Le raisonnement de Wolfgang Schäuble est tout autre. Docteur en droit, ancien directeur de la chancellerie fédérale, dauphin contrarié d'Helmut Kohl, ce conservateur convaincu est né à la fin de la Seconde Guerre. Il a donc réalisé ses études supérieures dans les années 1960, marquées par les contestations étudiantes de gauche et la difficulté à assumer les crimes nazis. Il a débuté sa carrière politique dans les années 1970, l'âge d'or de l'Union chrétienne-démocrate (CDU) et de ses slogans « Sûr et stable » ou « Social, sûr et libre ».
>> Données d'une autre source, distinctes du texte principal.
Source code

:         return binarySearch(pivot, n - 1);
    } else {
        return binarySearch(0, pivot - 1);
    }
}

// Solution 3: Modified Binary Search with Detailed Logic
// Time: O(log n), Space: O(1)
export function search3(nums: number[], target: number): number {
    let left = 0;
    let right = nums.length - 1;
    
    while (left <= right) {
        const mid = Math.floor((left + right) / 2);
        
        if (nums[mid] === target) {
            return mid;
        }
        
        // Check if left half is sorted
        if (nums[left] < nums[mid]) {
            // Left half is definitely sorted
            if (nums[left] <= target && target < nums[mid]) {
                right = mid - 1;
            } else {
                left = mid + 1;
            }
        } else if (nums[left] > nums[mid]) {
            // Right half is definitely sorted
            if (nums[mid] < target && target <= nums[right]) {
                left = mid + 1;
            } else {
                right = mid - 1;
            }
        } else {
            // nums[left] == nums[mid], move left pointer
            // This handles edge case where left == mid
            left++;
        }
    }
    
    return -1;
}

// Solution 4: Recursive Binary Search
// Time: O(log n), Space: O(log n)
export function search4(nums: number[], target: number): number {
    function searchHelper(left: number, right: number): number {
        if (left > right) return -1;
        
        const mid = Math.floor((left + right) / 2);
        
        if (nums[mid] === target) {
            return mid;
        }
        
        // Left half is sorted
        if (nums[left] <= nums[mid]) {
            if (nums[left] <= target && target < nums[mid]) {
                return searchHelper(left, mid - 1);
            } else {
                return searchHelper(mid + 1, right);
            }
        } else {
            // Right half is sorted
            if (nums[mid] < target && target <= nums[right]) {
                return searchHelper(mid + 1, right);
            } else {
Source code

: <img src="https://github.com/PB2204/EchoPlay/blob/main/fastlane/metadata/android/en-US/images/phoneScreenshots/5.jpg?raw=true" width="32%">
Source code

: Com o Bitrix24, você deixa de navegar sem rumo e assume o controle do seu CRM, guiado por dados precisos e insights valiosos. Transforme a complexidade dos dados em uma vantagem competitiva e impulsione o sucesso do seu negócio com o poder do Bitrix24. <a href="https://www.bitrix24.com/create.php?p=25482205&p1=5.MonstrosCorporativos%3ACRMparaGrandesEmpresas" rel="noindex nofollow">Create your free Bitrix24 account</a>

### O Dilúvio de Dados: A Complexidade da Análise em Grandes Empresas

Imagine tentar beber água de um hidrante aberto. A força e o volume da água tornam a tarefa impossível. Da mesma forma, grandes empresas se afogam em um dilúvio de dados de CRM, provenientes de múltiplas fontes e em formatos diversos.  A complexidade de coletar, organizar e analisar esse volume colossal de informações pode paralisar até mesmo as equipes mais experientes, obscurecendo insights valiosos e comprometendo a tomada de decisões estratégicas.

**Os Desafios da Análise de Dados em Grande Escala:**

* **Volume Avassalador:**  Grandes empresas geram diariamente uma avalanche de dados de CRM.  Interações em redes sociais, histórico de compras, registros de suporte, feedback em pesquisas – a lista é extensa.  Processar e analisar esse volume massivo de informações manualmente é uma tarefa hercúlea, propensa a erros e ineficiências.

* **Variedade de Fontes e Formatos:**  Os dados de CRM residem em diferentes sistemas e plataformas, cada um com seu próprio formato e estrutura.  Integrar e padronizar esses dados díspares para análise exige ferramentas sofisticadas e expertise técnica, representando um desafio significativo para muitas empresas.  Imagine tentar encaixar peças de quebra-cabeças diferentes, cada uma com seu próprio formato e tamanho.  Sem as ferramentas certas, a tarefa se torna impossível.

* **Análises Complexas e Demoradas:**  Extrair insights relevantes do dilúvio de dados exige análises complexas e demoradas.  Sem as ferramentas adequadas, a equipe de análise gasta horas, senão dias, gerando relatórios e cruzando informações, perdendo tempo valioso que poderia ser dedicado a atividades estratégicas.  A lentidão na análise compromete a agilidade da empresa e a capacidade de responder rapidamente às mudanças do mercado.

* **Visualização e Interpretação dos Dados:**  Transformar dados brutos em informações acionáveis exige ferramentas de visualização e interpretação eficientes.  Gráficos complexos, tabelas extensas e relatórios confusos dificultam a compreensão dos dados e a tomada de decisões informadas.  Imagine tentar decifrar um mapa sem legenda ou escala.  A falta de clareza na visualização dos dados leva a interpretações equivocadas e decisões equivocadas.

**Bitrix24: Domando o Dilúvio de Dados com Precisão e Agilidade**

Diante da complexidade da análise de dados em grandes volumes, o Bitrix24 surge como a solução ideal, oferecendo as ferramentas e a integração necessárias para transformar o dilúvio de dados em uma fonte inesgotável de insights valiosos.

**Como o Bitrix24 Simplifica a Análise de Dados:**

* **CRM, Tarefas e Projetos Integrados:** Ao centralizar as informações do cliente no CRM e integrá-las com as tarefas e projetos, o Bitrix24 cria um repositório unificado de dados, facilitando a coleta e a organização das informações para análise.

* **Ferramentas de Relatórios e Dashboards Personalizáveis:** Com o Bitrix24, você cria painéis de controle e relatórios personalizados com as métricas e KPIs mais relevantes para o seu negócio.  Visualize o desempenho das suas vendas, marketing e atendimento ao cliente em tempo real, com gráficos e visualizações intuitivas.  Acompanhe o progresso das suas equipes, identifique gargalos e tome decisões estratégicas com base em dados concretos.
La position adoptée par le ministre fédéral des Finances allemand est donc conforme au prisme juridique de la société politique allemande : le respect du droit et rien d'autre. C'est la raison pour laquelle, dans les négociations, le gouvernement allemand a adopté et maintenu une ligne dure au sujet de la dette grecque : rien dans les traités ne prévoit une telle restructuration. C'est pour cela que le Pacte budgétaire a été approuvé : les autorités allemandes ne peuvent concevoir un cadre budgétaire contraignant sans norme juridique de premier plan. D'aileurs, peu l'ont relevé mais dans les exigences des créanciers, figurait noir sur blanc l'adoption d'une « règle d'or » budgétaire par le gouvernement grec. De plus, les gouvernements Papandréou et Samaras ayant signé chacun un « mémorandum » avec les créanciers, ceux-ci devaient, du point de vue des autorités fédérales allemandes, être appliqués en intégralité. Wolfgang Schäuble n'a que faire d'une élection ou d'un changement de gouvernement : la signature d'un État engage l'État sans considération de majorité parlementaire.


Wolfgang Schäuble a pris un peu trop à cœur cet avertissement : « Un crédit vous engage et doit être remboursé ».